I could call a 24-hour emergency plumber. Except it's four in the morning and this is Largo Waters, not New York City. The most exciting thing that happens here on weekends is the farmers market.
I could wait until morning. Except the ceiling is actively turning colors and every minute I wait is another minute for mold to throw a party in my walls.
Or.
I could call Carlos.
My thumb hovers over his name. Negrorio Carpentry.

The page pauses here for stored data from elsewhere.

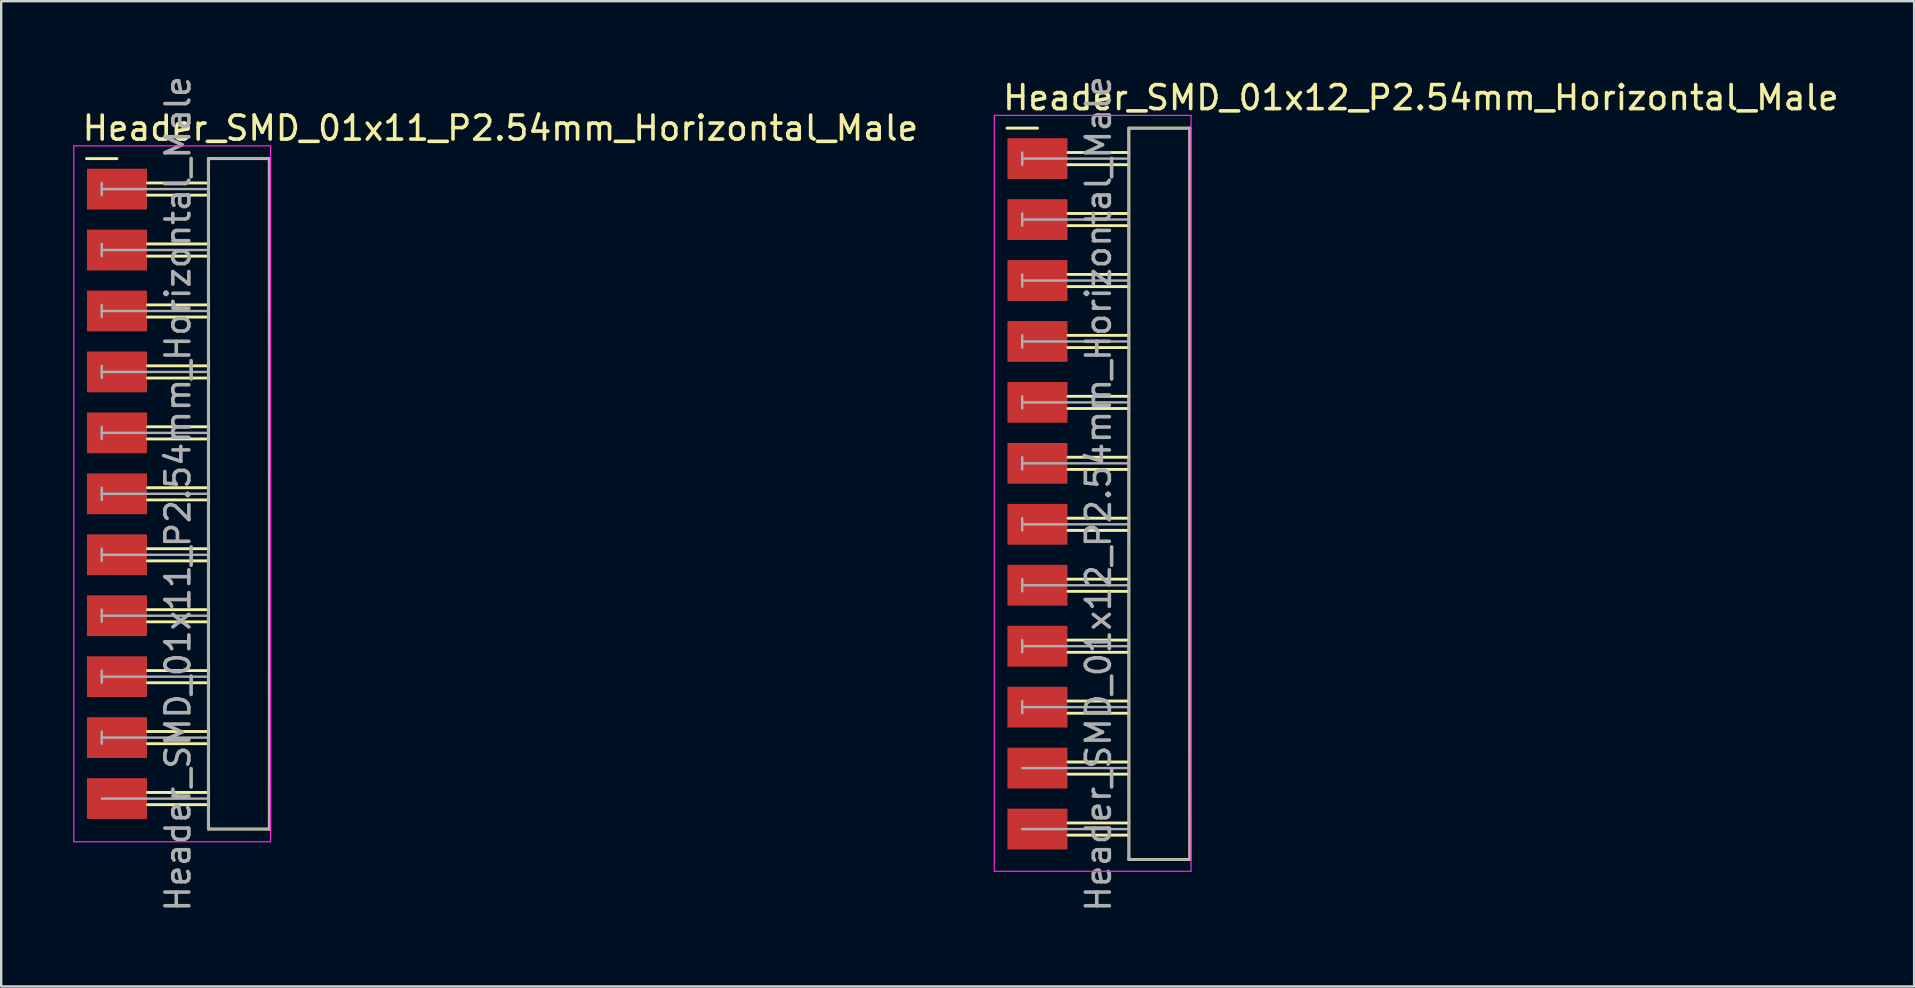
<source format=kicad_pcb>
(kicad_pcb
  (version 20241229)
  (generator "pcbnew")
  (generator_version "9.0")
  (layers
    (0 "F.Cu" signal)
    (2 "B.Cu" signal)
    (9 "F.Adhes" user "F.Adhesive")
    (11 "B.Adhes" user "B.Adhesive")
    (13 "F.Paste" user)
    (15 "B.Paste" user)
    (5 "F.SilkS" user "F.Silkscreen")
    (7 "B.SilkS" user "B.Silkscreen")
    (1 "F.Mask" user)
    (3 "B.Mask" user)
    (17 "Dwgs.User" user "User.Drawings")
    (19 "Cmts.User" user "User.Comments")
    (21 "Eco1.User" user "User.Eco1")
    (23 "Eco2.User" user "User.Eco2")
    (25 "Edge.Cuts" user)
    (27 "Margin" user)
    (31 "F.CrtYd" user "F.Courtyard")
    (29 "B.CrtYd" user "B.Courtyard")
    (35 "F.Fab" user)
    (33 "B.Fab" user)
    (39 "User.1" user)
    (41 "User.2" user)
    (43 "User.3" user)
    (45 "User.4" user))
  (footprint "Header_SMD_01x12_P2.54mm_Horizontal_Male"
    (layer "F.Cu")
    (at 40.186 3.56)
    (property "Reference" "Header_SMD_01x12_P2.54mm_Horizontal_Male" (at -1.524 -2.54 180) (layer "F.SilkS") (effects (font (size 1 1) (thickness 0.15)) (justify left)))
    (attr smd)
    (fp_line (start -1.27 -1.27) (end 0 -1.27) (stroke (width 0.12) (type solid)) (layer "F.SilkS"))
    (fp_line (start 3.81 -1.27) (end 6.35 -1.27) (stroke (width 0.12) (type solid)) (layer "F.SilkS"))
    (fp_line (start 3.81 -0.254) (end 1.27 -0.254) (stroke (width 0.12) (type solid)) (layer "F.SilkS"))
    (fp_line (start 3.81 0.254) (end 1.27 0.254) (stroke (width 0.12) (type solid)) (layer "F.SilkS"))
    (fp_line (start 3.81 2.286) (end 1.27 2.286) (stroke (width 0.12) (type solid)) (layer "F.SilkS"))
    (fp_line (start 3.81 2.794) (end 1.27 2.794) (stroke (width 0.12) (type solid)) (layer "F.SilkS"))
    (fp_line (start 3.81 4.826) (end 1.27 4.826) (stroke (width 0.12) (type solid)) (layer "F.SilkS"))
    (fp_line (start 3.81 5.334) (end 1.27 5.334) (stroke (width 0.12) (type solid)) (layer "F.SilkS"))
    (fp_line (start 3.81 7.366) (end 1.27 7.366) (stroke (width 0.12) (type solid)) (layer "F.SilkS"))
    (fp_line (start 3.81 7.874) (end 1.27 7.874) (stroke (width 0.12) (type solid)) (layer "F.SilkS"))
    (fp_line (start 3.81 9.906) (end 1.27 9.906) (stroke (width 0.12) (type solid)) (layer "F.SilkS"))
    (fp_line (start 3.81 10.414) (end 1.27 10.414) (stroke (width 0.12) (type solid)) (layer "F.SilkS"))
    (fp_line (start 3.81 12.446) (end 1.27 12.446) (stroke (width 0.12) (type solid)) (layer "F.SilkS"))
    (fp_line (start 3.81 12.954) (end 1.27 12.954) (stroke (width 0.12) (type solid)) (layer "F.SilkS"))
    (fp_line (start 3.81 14.986) (end 1.27 14.986) (stroke (width 0.12) (type solid)) (layer "F.SilkS"))
    (fp_line (start 3.81 15.494) (end 1.27 15.494) (stroke (width 0.12) (type solid)) (layer "F.SilkS"))
    (fp_line (start 3.81 17.526) (end 1.27 17.526) (stroke (width 0.12) (type solid)) (layer "F.SilkS"))
    (fp_line (start 3.81 18.034) (end 1.27 18.034) (stroke (width 0.12) (type solid)) (layer "F.SilkS"))
    (fp_line (start 3.81 20.066) (end 1.27 20.066) (stroke (width 0.12) (type solid)) (layer "F.SilkS"))
    (fp_line (start 3.81 20.574) (end 1.27 20.574) (stroke (width 0.12) (type solid)) (layer "F.SilkS"))
    (fp_line (start 3.81 22.606) (end 1.27 22.606) (stroke (width 0.12) (type solid)) (layer "F.SilkS"))
    (fp_line (start 3.81 23.114) (end 1.27 23.114) (stroke (width 0.12) (type solid)) (layer "F.SilkS"))
    (fp_line (start 3.81 25.146) (end 1.27 25.146) (stroke (width 0.12) (type solid)) (layer "F.SilkS"))
    (fp_line (start 3.81 25.654) (end 1.27 25.654) (stroke (width 0.12) (type solid)) (layer "F.SilkS"))
    (fp_line (start 3.81 27.686) (end 1.27 27.686) (stroke (width 0.12) (type solid)) (layer "F.SilkS"))
    (fp_line (start 3.81 28.194) (end 1.27 28.194) (stroke (width 0.12) (type solid)) (layer "F.SilkS"))
    (fp_line (start 3.81 29.21) (end 3.81 -1.27) (stroke (width 0.12) (type solid)) (layer "F.SilkS"))
    (fp_line (start 6.35 -1.27) (end 6.35 29.21) (stroke (width 0.12) (type solid)) (layer "F.SilkS"))
    (fp_line (start 6.35 29.21) (end 3.81 29.21) (stroke (width 0.12) (type solid)) (layer "F.SilkS"))
    (fp_line (start -1.8 -1.8) (end -1.8 29.7) (stroke (width 0.05) (type solid)) (layer "F.CrtYd"))
    (fp_line (start -1.8 29.7) (end 6.4 29.7) (stroke (width 0.05) (type solid)) (layer "F.CrtYd"))
    (fp_line (start 6.4 -1.8) (end -1.8 -1.8) (stroke (width 0.05) (type solid)) (layer "F.CrtYd"))
    (fp_line (start 6.4 29.7) (end 6.4 -1.8) (stroke (width 0.05) (type solid)) (layer "F.CrtYd"))
    (fp_line (start -0.635 -0.254) (end -0.635 0.254) (stroke (width 0.1) (type solid)) (layer "F.Fab"))
    (fp_line (start -0.635 2.286) (end -0.635 2.794) (stroke (width 0.1) (type solid)) (layer "F.Fab"))
    (fp_line (start -0.635 4.826) (end -0.635 5.334) (stroke (width 0.1) (type solid)) (layer "F.Fab"))
    (fp_line (start -0.635 7.366) (end -0.635 7.874) (stroke (width 0.1) (type solid)) (layer "F.Fab"))
    (fp_line (start -0.635 9.906) (end -0.635 10.414) (stroke (width 0.1) (type solid)) (layer "F.Fab"))
    (fp_line (start -0.635 12.446) (end -0.635 12.954) (stroke (width 0.1) (type solid)) (layer "F.Fab"))
    (fp_line (start -0.635 14.986) (end -0.635 15.494) (stroke (width 0.1) (type solid)) (layer "F.Fab"))
    (fp_line (start -0.635 17.526) (end -0.635 18.034) (stroke (width 0.1) (type solid)) (layer "F.Fab"))
    (fp_line (start -0.635 20.066) (end -0.635 20.574) (stroke (width 0.1) (type solid)) (layer "F.Fab"))
    (fp_line (start -0.635 22.606) (end -0.635 23.114) (stroke (width 0.1) (type solid)) (layer "F.Fab"))
    (fp_line (start 3.8 -1.27) (end 6.34 -1.27) (stroke (width 0.1) (type solid)) (layer "F.Fab"))
    (fp_line (start 3.8 29.21) (end 6.35 29.21) (stroke (width 0.1) (type solid)) (layer "F.Fab"))
    (fp_line (start 3.81 0) (end -0.635 0) (stroke (width 0.1) (type solid)) (layer "F.Fab"))
    (fp_line (start 3.81 2.54) (end -0.635 2.54) (stroke (width 0.1) (type solid)) (layer "F.Fab"))
    (fp_line (start 3.81 5.08) (end -0.635 5.08) (stroke (width 0.1) (type solid)) (layer "F.Fab"))
    (fp_line (start 3.81 7.62) (end -0.635 7.62) (stroke (width 0.1) (type solid)) (layer "F.Fab"))
    (fp_line (start 3.81 10.16) (end -0.635 10.16) (stroke (width 0.1) (type solid)) (layer "F.Fab"))
    (fp_line (start 3.81 12.7) (end -0.635 12.7) (stroke (width 0.1) (type solid)) (layer "F.Fab"))
    (fp_line (start 3.81 15.24) (end -0.635 15.24) (stroke (width 0.1) (type solid)) (layer "F.Fab"))
    (fp_line (start 3.81 17.78) (end -0.635 17.78) (stroke (width 0.1) (type solid)) (layer "F.Fab"))
    (fp_line (start 3.81 20.32) (end -0.635 20.32) (stroke (width 0.1) (type solid)) (layer "F.Fab"))
    (fp_line (start 3.81 22.86) (end -0.635 22.86) (stroke (width 0.1) (type solid)) (layer "F.Fab"))
    (fp_line (start 3.81 25.4) (end -0.635 25.4) (stroke (width 0.1) (type solid)) (layer "F.Fab"))
    (fp_line (start 3.81 27.94) (end -0.635 27.94) (stroke (width 0.1) (type solid)) (layer "F.Fab"))
    (fp_line (start 3.81 29.21) (end 3.8 -1.27) (stroke (width 0.1) (type solid)) (layer "F.Fab"))
    (fp_line (start 6.34 -1.27) (end 6.35 29.21) (stroke (width 0.1) (type solid)) (layer "F.Fab"))
    (fp_text user "${REFERENCE}" (at 2.54 13.97 90) (layer "F.Fab") (effects (font (size 1 1) (thickness 0.15))))
    (pad "1" smd rect (at 0 0) (size 2.5 1.7) (layers "F.Cu" "F.Mask" "F.Paste"))
    (pad "2" smd rect (at 0 2.54) (size 2.5 1.7) (layers "F.Cu" "F.Mask" "F.Paste"))
    (pad "3" smd rect (at 0 5.08) (size 2.5 1.7) (layers "F.Cu" "F.Mask" "F.Paste"))
    (pad "4" smd rect (at 0 7.62) (size 2.5 1.7) (layers "F.Cu" "F.Mask" "F.Paste"))
    (pad "5" smd rect (at 0 10.16) (size 2.5 1.7) (layers "F.Cu" "F.Mask" "F.Paste"))
    (pad "6" smd rect (at 0 12.7) (size 2.5 1.7) (layers "F.Cu" "F.Mask" "F.Paste"))
    (pad "7" smd rect (at 0 15.24) (size 2.5 1.7) (layers "F.Cu" "F.Mask" "F.Paste"))
    (pad "8" smd rect (at 0 17.78) (size 2.5 1.7) (layers "F.Cu" "F.Mask" "F.Paste"))
    (pad "9" smd rect (at 0 20.32) (size 2.5 1.7) (layers "F.Cu" "F.Mask" "F.Paste"))
    (pad "10" smd rect (at 0 22.86) (size 2.5 1.7) (layers "F.Cu" "F.Mask" "F.Paste"))
    (pad "11" smd rect (at 0 25.4) (size 2.5 1.7) (layers "F.Cu" "F.Mask" "F.Paste"))
    (pad "12" smd rect (at 0 27.94) (size 2.5 1.7) (layers "F.Cu" "F.Mask" "F.Paste")))
  (footprint "Header_SMD_01x11_P2.54mm_Horizontal_Male"
    (layer "F.Cu")
    (at 1.825 4.83)
    (property "Reference" "Header_SMD_01x11_P2.54mm_Horizontal_Male" (at -1.524 -2.54 180) (layer "F.SilkS") (effects (font (size 1 1) (thickness 0.15)) (justify left)))
    (attr smd)
    (fp_line (start -1.27 -1.27) (end 0 -1.27) (stroke (width 0.12) (type solid)) (layer "F.SilkS"))
    (fp_line (start 3.81 -1.27) (end 6.35 -1.27) (stroke (width 0.12) (type solid)) (layer "F.SilkS"))
    (fp_line (start 3.81 -0.254) (end 1.27 -0.254) (stroke (width 0.12) (type solid)) (layer "F.SilkS"))
    (fp_line (start 3.81 0.254) (end 1.27 0.254) (stroke (width 0.12) (type solid)) (layer "F.SilkS"))
    (fp_line (start 3.81 2.286) (end 1.27 2.286) (stroke (width 0.12) (type solid)) (layer "F.SilkS"))
    (fp_line (start 3.81 2.794) (end 1.27 2.794) (stroke (width 0.12) (type solid)) (layer "F.SilkS"))
    (fp_line (start 3.81 4.826) (end 1.27 4.826) (stroke (width 0.12) (type solid)) (layer "F.SilkS"))
    (fp_line (start 3.81 5.334) (end 1.27 5.334) (stroke (width 0.12) (type solid)) (layer "F.SilkS"))
    (fp_line (start 3.81 7.366) (end 1.27 7.366) (stroke (width 0.12) (type solid)) (layer "F.SilkS"))
    (fp_line (start 3.81 7.874) (end 1.27 7.874) (stroke (width 0.12) (type solid)) (layer "F.SilkS"))
    (fp_line (start 3.81 9.906) (end 1.27 9.906) (stroke (width 0.12) (type solid)) (layer "F.SilkS"))
    (fp_line (start 3.81 10.414) (end 1.27 10.414) (stroke (width 0.12) (type solid)) (layer "F.SilkS"))
    (fp_line (start 3.81 12.446) (end 1.27 12.446) (stroke (width 0.12) (type solid)) (layer "F.SilkS"))
    (fp_line (start 3.81 12.954) (end 1.27 12.954) (stroke (width 0.12) (type solid)) (layer "F.SilkS"))
    (fp_line (start 3.81 14.986) (end 1.27 14.986) (stroke (width 0.12) (type solid)) (layer "F.SilkS"))
    (fp_line (start 3.81 15.494) (end 1.27 15.494) (stroke (width 0.12) (type solid)) (layer "F.SilkS"))
    (fp_line (start 3.81 17.526) (end 1.27 17.526) (stroke (width 0.12) (type solid)) (layer "F.SilkS"))
    (fp_line (start 3.81 18.034) (end 1.27 18.034) (stroke (width 0.12) (type solid)) (layer "F.SilkS"))
    (fp_line (start 3.81 20.066) (end 1.27 20.066) (stroke (width 0.12) (type solid)) (layer "F.SilkS"))
    (fp_line (start 3.81 20.574) (end 1.27 20.574) (stroke (width 0.12) (type solid)) (layer "F.SilkS"))
    (fp_line (start 3.81 22.606) (end 1.27 22.606) (stroke (width 0.12) (type solid)) (layer "F.SilkS"))
    (fp_line (start 3.81 23.114) (end 1.27 23.114) (stroke (width 0.12) (type solid)) (layer "F.SilkS"))
    (fp_line (start 3.81 25.146) (end 1.27 25.146) (stroke (width 0.12) (type solid)) (layer "F.SilkS"))
    (fp_line (start 3.81 25.654) (end 1.27 25.654) (stroke (width 0.12) (type solid)) (layer "F.SilkS"))
    (fp_line (start 3.81 26.67) (end 3.81 -1.27) (stroke (width 0.12) (type solid)) (layer "F.SilkS"))
    (fp_line (start 6.35 -1.27) (end 6.35 26.67) (stroke (width 0.12) (type solid)) (layer "F.SilkS"))
    (fp_line (start 6.35 26.67) (end 3.81 26.67) (stroke (width 0.12) (type solid)) (layer "F.SilkS"))
    (fp_line (start -1.8 -1.8) (end -1.8 27.2) (stroke (width 0.05) (type solid)) (layer "F.CrtYd"))
    (fp_line (start -1.8 27.2) (end 6.4 27.2) (stroke (width 0.05) (type solid)) (layer "F.CrtYd"))
    (fp_line (start 6.4 -1.8) (end -1.8 -1.8) (stroke (width 0.05) (type solid)) (layer "F.CrtYd"))
    (fp_line (start 6.4 27.2) (end 6.4 -1.8) (stroke (width 0.05) (type solid)) (layer "F.CrtYd"))
    (fp_line (start -0.635 -0.254) (end -0.635 0.254) (stroke (width 0.1) (type solid)) (layer "F.Fab"))
    (fp_line (start -0.635 2.286) (end -0.635 2.794) (stroke (width 0.1) (type solid)) (layer "F.Fab"))
    (fp_line (start -0.635 4.826) (end -0.635 5.334) (stroke (width 0.1) (type solid)) (layer "F.Fab"))
    (fp_line (start -0.635 7.366) (end -0.635 7.874) (stroke (width 0.1) (type solid)) (layer "F.Fab"))
    (fp_line (start -0.635 9.906) (end -0.635 10.414) (stroke (width 0.1) (type solid)) (layer "F.Fab"))
    (fp_line (start -0.635 12.446) (end -0.635 12.954) (stroke (width 0.1) (type solid)) (layer "F.Fab"))
    (fp_line (start -0.635 14.986) (end -0.635 15.494) (stroke (width 0.1) (type solid)) (layer "F.Fab"))
    (fp_line (start -0.635 17.526) (end -0.635 18.034) (stroke (width 0.1) (type solid)) (layer "F.Fab"))
    (fp_line (start -0.635 20.066) (end -0.635 20.574) (stroke (width 0.1) (type solid)) (layer "F.Fab"))
    (fp_line (start -0.635 22.606) (end -0.635 23.114) (stroke (width 0.1) (type solid)) (layer "F.Fab"))
    (fp_line (start 3.8 -1.27) (end 6.34 -1.27) (stroke (width 0.1) (type solid)) (layer "F.Fab"))
    (fp_line (start 3.8 26.67) (end 3.8 -1.27) (stroke (width 0.1) (type solid)) (layer "F.Fab"))
    (fp_line (start 3.8 26.67) (end 6.35 26.67) (stroke (width 0.1) (type solid)) (layer "F.Fab"))
    (fp_line (start 3.81 0) (end -0.635 0) (stroke (width 0.1) (type solid)) (layer "F.Fab"))
    (fp_line (start 3.81 2.54) (end -0.635 2.54) (stroke (width 0.1) (type solid)) (layer "F.Fab"))
    (fp_line (start 3.81 5.08) (end -0.635 5.08) (stroke (width 0.1) (type solid)) (layer "F.Fab"))
    (fp_line (start 3.81 7.62) (end -0.635 7.62) (stroke (width 0.1) (type solid)) (layer "F.Fab"))
    (fp_line (start 3.81 10.16) (end -0.635 10.16) (stroke (width 0.1) (type solid)) (layer "F.Fab"))
    (fp_line (start 3.81 12.7) (end -0.635 12.7) (stroke (width 0.1) (type solid)) (layer "F.Fab"))
    (fp_line (start 3.81 15.24) (end -0.635 15.24) (stroke (width 0.1) (type solid)) (layer "F.Fab"))
    (fp_line (start 3.81 17.78) (end -0.635 17.78) (stroke (width 0.1) (type solid)) (layer "F.Fab"))
    (fp_line (start 3.81 20.32) (end -0.635 20.32) (stroke (width 0.1) (type solid)) (layer "F.Fab"))
    (fp_line (start 3.81 22.86) (end -0.635 22.86) (stroke (width 0.1) (type solid)) (layer "F.Fab"))
    (fp_line (start 3.81 25.4) (end -0.635 25.4) (stroke (width 0.1) (type solid)) (layer "F.Fab"))
    (fp_line (start 6.34 -1.27) (end 6.35 26.67) (stroke (width 0.1) (type solid)) (layer "F.Fab"))
    (fp_text user "${REFERENCE}" (at 2.54 12.7 90) (layer "F.Fab") (effects (font (size 1 1) (thickness 0.15))))
    (pad "1" smd rect (at 0 0) (size 2.5 1.7) (layers "F.Cu" "F.Mask" "F.Paste"))
    (pad "2" smd rect (at 0 2.54) (size 2.5 1.7) (layers "F.Cu" "F.Mask" "F.Paste"))
    (pad "3" smd rect (at 0 5.08) (size 2.5 1.7) (layers "F.Cu" "F.Mask" "F.Paste"))
    (pad "4" smd rect (at 0 7.62) (size 2.5 1.7) (layers "F.Cu" "F.Mask" "F.Paste"))
    (pad "5" smd rect (at 0 10.16) (size 2.5 1.7) (layers "F.Cu" "F.Mask" "F.Paste"))
    (pad "6" smd rect (at 0 12.7) (size 2.5 1.7) (layers "F.Cu" "F.Mask" "F.Paste"))
    (pad "7" smd rect (at 0 15.24) (size 2.5 1.7) (layers "F.Cu" "F.Mask" "F.Paste"))
    (pad "8" smd rect (at 0 17.78) (size 2.5 1.7) (layers "F.Cu" "F.Mask" "F.Paste"))
    (pad "9" smd rect (at 0 20.32) (size 2.5 1.7) (layers "F.Cu" "F.Mask" "F.Paste"))
    (pad "10" smd rect (at 0 22.86) (size 2.5 1.7) (layers "F.Cu" "F.Mask" "F.Paste"))
    (pad "11" smd rect (at 0 25.4) (size 2.5 1.7) (layers "F.Cu" "F.Mask" "F.Paste")))
  (gr_rect
    (start -3 -3)
    (end 76.721 38.06)
    (stroke (width 0.1) (type default))
    (fill no)
    (layer "Edge.Cuts")))
</source>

"This is a terrible idea," I tell my phone.
My phone, wisely, keeps its opinions to itself.
"He's going to think I'm insane. Calling him at four AM about a pipe. After I literally ran away from him on Sunday. This is going to be so awkward."
My ceiling makes an ominous creaking sound.
"Okay, we're doing this. But if this goes badly, I'm blaming you." I glare at the ceiling. "This is your fault for having a structural crisis at an unreasonable hour."
I hit call before I can change my mind.
It rings. Once. Twice. Three times.
I'm about to hang up because this was stupid, what was I thinking, I'll just figure it out myself somehow, when a sleep-rough voice answers.
"'Lo?"
Oh God. His voice.
Deep and gravelly with sleep, slightly confused, and I can picture him in bed. Hair a mess. Probably shirtless because he always ran hot. Fumbling for his phone in the dark with those carpenter hands.
My mouth goes dry. My omega perks up with interest.
Not helpful, I tell it. We're having a crisis.